Gastrointestinal lipolysis and trans-epithelial transport of SMEDDS via oral route.

Self-microemulsifying drug delivery systems (SMEDDSs) have recently returned to the limelight of academia and industry due to their enormous potential in oral delivery of biomacromolecules. However, information on gastrointestinal lipolysis and trans-epithelial transport of SMEDDS is rare. Aggregation-caused quenching (ACQ) fluorescent probes are utilized to visualize the in vivo behaviors of SMEDDSs, because the released probes during lipolysis are quenched upon contacting water. Two SMEDDSs composed of medium chain triglyceride and different ratios of Tween-80 and PEG-400 are set as models, meanwhile Neoral® was used as a control. The SMEDDS droplets reside in the digestive tract for as long as 24 h and obey first order kinetic law of lipolysis. The increased chain length of the triglyceride decreases the lipolysis of the SMEDDSs. Ex vivo imaging of main tissues and histological examination confirm the trans-epithelial transportation of the SMEDDS droplets. Approximately 2%-4% of the given SMEDDSs are transported via the lymph route following epithelial uptake, while liver is the main termination. Caco-2 cell lines confirm the cellular uptake and trans-epithelial transport. In conclusion, a fraction of SMEDDSs can survive the lipolysis in the gastrointestinal tract, permeate across the epithelia, translocate via the lymph, and accumulate mainly in the liver.

In vivo dissolution of poorly water-soluble drugs: Proof of concept based on fluorescence bioimaging.
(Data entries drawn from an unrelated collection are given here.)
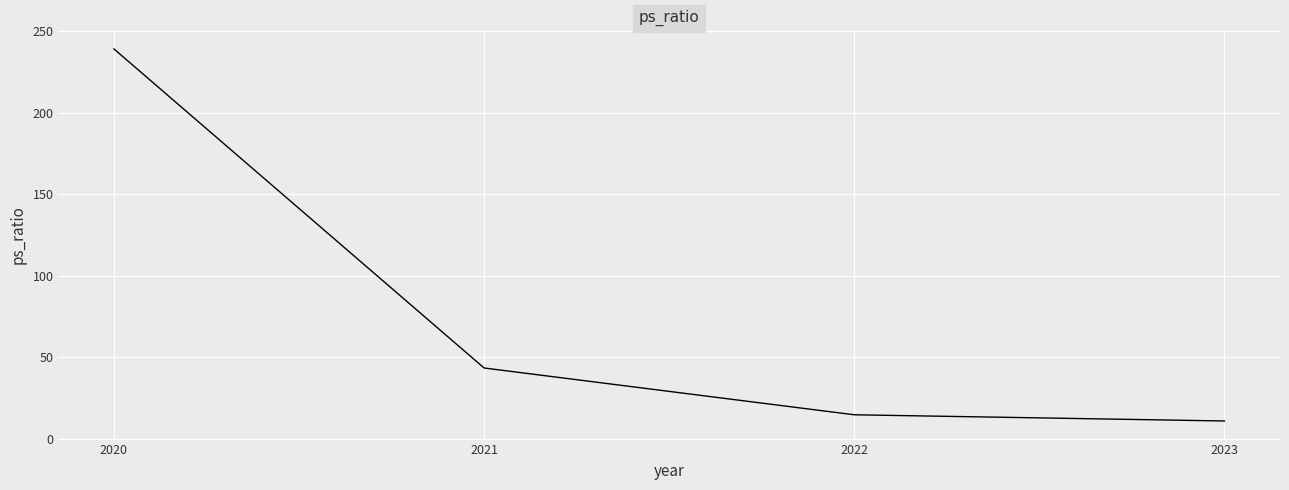

The value at 2020 is 239.0. True or false?

True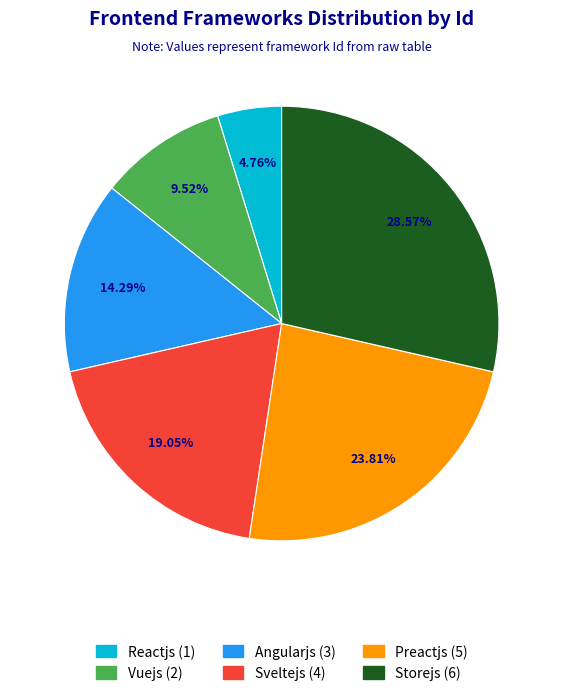

How many segments does this pie chart have?

6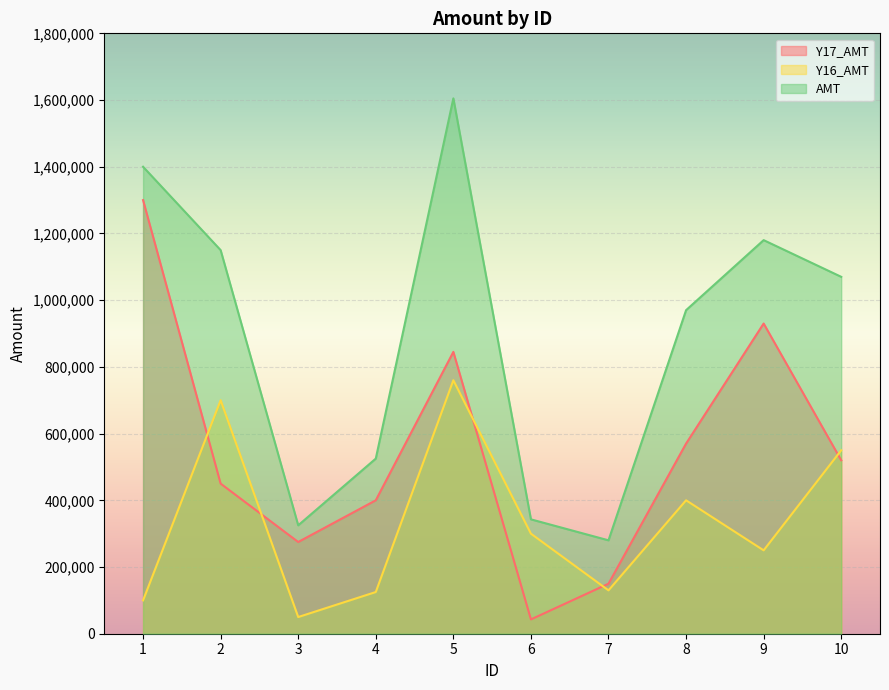

At which category is the sum across all series the highest?

5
In vitro‒in vivo correlation (IVIVC) of solid dosage forms should be established basically between in vitro and in vivo dissolution of active pharmaceutical ingredients. Nevertheless, in vivo dissolution profiles have never been accurately portrayed. The current practice of IVIVC has to resort to in vivo absorption fractions (F a). In this proof-of-concept study, in vivo dissolution of a model poorly water-soluble drug fenofibrate (FNB) was investigated by fluorescence bioimaging. FNB crystals were first labeled by near-infrared fluorophores with aggregation-caused quenching properties. The dyes illuminated FNB crystals but quenched immediately and absolutely once been released into aqueous media, enabling accurate monitoring of residual drug crystals. The linearity established between fluorescence and crystal concentration justified reliable quantification of FNB crystals. In vitro dissolution was first measured following pharmacopoeia monograph protocols with well-documented IVIVC. The synchronicity between fluorescence and in vitro dissolution of FNB supported using fluorescence as a measure for determination of dissolution. In vitro dissolution correlated well with in vivo dissolution, acquired by either live or ex vivo imaging. The newly established IVIVC was further validated by correlating both in vitro and in vivo dissolution with F a obtained from pharmacokinetic data.